Outre ces éléments qui retirent à cet événement tout son charme, le sentiment d’injustice du public casablancais est renforcé par le traitement économique réservé aux deux clubs. Malgré une audience bien supérieure à la majorité des clubs de première division, le Raja et le Wydad reçoivent exactement les mêmes droits TV que les autres clubs, peu importe leur histoire, leur public et leur rentabilité. Une inégalité flagrante selon eux, qui pénalise les clubs populaires, moteurs du championnat.
« La renaissance d’autres clubs, comme la RSB qui disputera bientôt la Ligue des champions africaine pour la première fois, est une bonne chose pour la diversité du football marocain. Mais elle ne doit pas se faire en enterrant vivants ceux qui ont écrit les plus belles pages de l’histoire du championnat », indique un supporter casablancais.

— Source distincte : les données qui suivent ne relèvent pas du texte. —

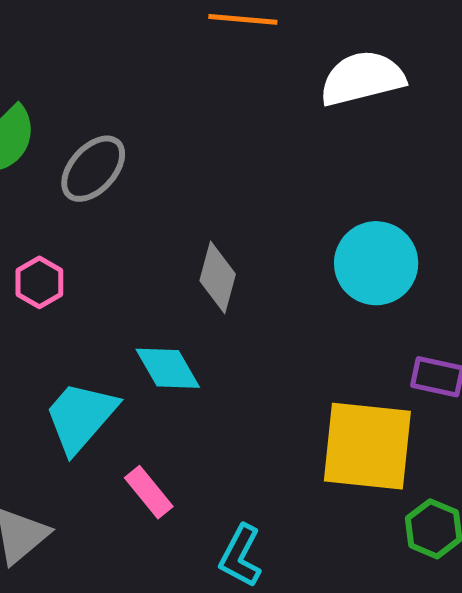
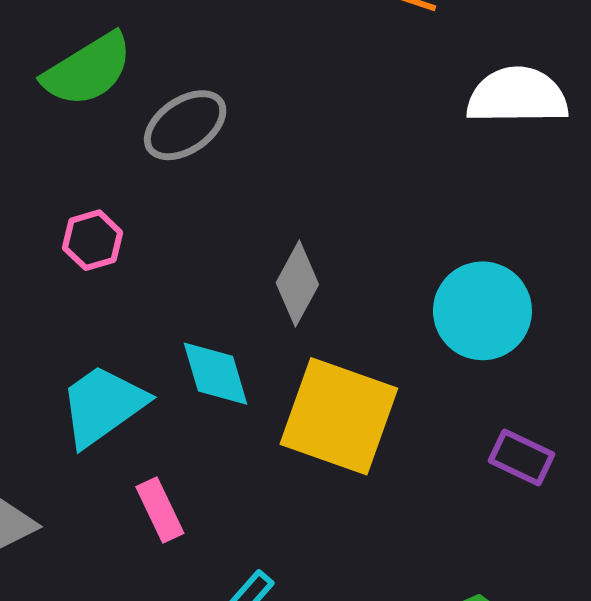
yellow square: (367, 446) -> (339, 416), moved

Et d’ajouter : « En Égypte, les deux clubs phares du pays, Ahly et Zamalek, bénéficient de plusieurs privilèges. Par exemple, leurs matchs nationaux sont souvent reportés pour privilégier les compétitions africaines. Cette approche permet à ces clubs de dominer en Afrique, tandis que les clubs marocains se retrouvent parfois contraints de jouer des matchs à quelques jours d’intervalle, malgré les longs et épuisants déplacements à travers le continent ».

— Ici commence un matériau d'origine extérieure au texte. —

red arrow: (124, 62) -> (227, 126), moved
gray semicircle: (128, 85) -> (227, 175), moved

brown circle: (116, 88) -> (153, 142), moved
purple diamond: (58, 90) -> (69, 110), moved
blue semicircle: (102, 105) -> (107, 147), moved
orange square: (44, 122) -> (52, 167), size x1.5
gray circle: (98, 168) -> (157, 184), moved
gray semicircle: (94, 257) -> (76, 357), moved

L’uniformisation du traitement, l’indifférence envers le poids historique des clubs casablancais, et surtout l’amateurisme de leurs propres dirigeants ont contribué à ce naufrage collectif.
« Les équipes se sont elles-mêmes causé du tort. Une responsabilité majeure revient aux dirigeants incompétents, il ne faut pas chercher des excuses ailleurs », tranche-t-on de même source.
Des clubs malmenés par leurs propres dirigeants
C’est un fait : ni le Wydad ni le Raja ne peuvent se cacher derrière des excuses externes, aussi vraies soient-elles. Leur propre gestion interne les a menés là où ils en sont aujourd’hui.
Au Wydad, l’arrivée de Hicham Aït Manna en tant que nouveau président avait suscité l’espoir d’un renouveau, d’autant que sa mission principale était d’injecter de nouveaux fonds dans le club, mais aussi de le structurer. Cependant, plusieurs mois plus tard, le bilan est loin d’être satisfaisant : rumeurs de salaires impayés, recrutements massifs et onéreux, ainsi qu’une totale absence d’homogénéité et d’identité au sein de l’équipe. De quoi décevoir un public légitimement mécontent.
Dans un communiqué daté du 6 avril, l’Association des anciens joueurs du WAC dénonce la mauvaise qualité de la gestion du club et déplore le recrutement massif (28 joueurs et 8 membres du staff) qui n’a jamais permis de créer une équipe homogène. Une critique qui touche en plein cœur un projet de reconstruction qui n’a accouché que de frustrations.
Au Raja, c’est un autre désastre. Le club est passé d’une performance historique à un naufrage, résultat d’un sabotage interne qui a poussé l’ancien président, Adil Hala, à la démission, non sans avoir auparavant renvoyé plusieurs éléments clés de l’équipe. Certes, le coach tunisien, Lassaad Chabbi, désigné par le bureau dirigeant qui succède à Adil Hala, a permis une légère amélioration, mais trop tard. Le club a tout simplement déçu son public cette saison, après une année historique marquée par des résultats exceptionnels.